- **ACTIVITY**: Could you reproduce, word for word, everything below from the line containing "إكتشف المزيد" down to the line containing "décret n°2017-1845 du", with both of those lines included and no others?

- **TASK INPUT**:
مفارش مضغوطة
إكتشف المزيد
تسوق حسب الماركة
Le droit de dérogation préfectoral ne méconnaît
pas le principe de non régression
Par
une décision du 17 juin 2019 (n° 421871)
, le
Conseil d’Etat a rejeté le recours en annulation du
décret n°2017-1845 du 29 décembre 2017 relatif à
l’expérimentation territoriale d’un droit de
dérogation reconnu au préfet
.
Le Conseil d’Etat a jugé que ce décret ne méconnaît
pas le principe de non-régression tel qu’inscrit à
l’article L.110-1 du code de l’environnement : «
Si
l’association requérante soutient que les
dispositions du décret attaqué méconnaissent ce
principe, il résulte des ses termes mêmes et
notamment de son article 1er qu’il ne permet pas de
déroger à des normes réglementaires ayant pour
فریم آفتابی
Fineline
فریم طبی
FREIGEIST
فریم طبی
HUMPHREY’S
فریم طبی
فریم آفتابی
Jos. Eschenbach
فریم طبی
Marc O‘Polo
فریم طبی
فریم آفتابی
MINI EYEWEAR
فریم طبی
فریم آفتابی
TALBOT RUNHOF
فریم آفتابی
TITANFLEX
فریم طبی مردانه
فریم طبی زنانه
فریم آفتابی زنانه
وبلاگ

...

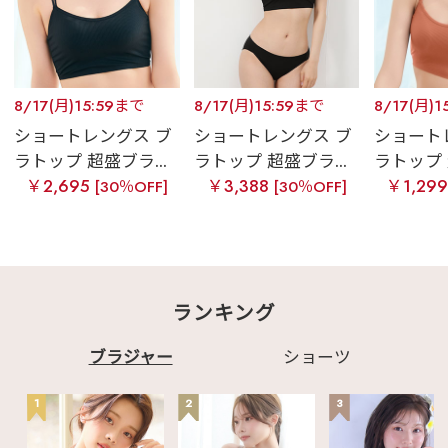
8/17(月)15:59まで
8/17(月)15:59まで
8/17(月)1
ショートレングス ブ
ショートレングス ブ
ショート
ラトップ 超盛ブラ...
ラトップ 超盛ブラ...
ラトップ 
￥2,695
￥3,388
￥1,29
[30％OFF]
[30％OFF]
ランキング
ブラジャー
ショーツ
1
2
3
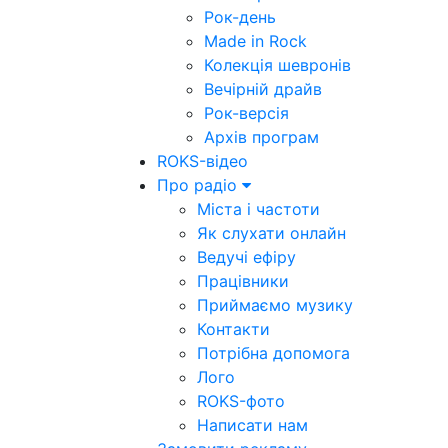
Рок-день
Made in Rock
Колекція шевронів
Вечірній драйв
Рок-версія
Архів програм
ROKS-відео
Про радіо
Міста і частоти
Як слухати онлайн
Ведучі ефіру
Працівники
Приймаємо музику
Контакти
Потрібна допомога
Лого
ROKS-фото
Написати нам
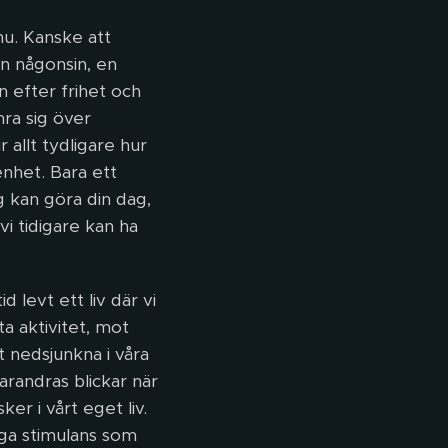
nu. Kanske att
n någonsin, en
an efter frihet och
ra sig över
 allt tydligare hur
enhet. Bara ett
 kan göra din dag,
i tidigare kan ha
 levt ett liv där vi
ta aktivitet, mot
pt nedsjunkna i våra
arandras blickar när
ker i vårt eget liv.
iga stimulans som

- **SOLUTION TO THIS EXERCISE**:
إكتشف المزيد
تسوق حسب الماركة
Le droit de dérogation préfectoral ne méconnaît
pas le principe de non régression
Par
une décision du 17 juin 2019 (n° 421871)
, le
Conseil d’Etat a rejeté le recours en annulation du
décret n°2017-1845 du 29 décembre 2017 relatif à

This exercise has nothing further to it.